Segment Start: Task inputs

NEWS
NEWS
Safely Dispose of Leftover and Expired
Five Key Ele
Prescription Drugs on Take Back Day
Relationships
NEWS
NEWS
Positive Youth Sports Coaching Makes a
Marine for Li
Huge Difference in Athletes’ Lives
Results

Segment End: Task inputs
Segment Start: Task inputs

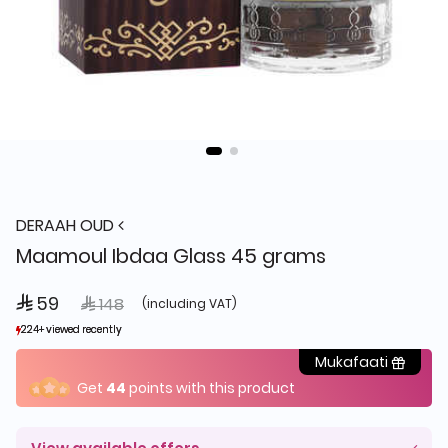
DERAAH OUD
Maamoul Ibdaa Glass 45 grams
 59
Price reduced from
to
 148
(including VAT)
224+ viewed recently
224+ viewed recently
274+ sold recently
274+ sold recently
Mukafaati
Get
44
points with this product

Segment End: Task inputs
Segment Start: Task inputs

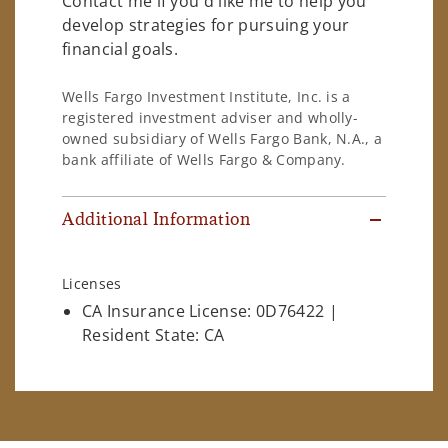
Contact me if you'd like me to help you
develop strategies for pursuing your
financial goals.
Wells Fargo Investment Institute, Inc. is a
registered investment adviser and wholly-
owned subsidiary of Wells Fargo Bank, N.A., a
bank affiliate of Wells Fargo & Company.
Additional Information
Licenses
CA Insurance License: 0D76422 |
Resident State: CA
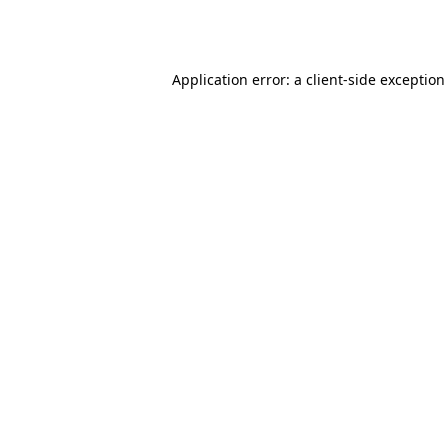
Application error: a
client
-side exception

Segment End: Task inputs

(Prompt): Could you write out everything above from the line containing "Contact me if you'd like me to help you" down to the line containing "-side exception", both included, and leave out the pictures?

(Solution):
Contact me if you'd like me to help you
develop strategies for pursuing your
financial goals.
Wells Fargo Investment Institute, Inc. is a
registered investment adviser and wholly-
owned subsidiary of Wells Fargo Bank, N.A., a
bank affiliate of Wells Fargo & Company.
Additional Information
Licenses
CA Insurance License: 0D76422 |
Resident State: CA
Application error: a
client
-side exception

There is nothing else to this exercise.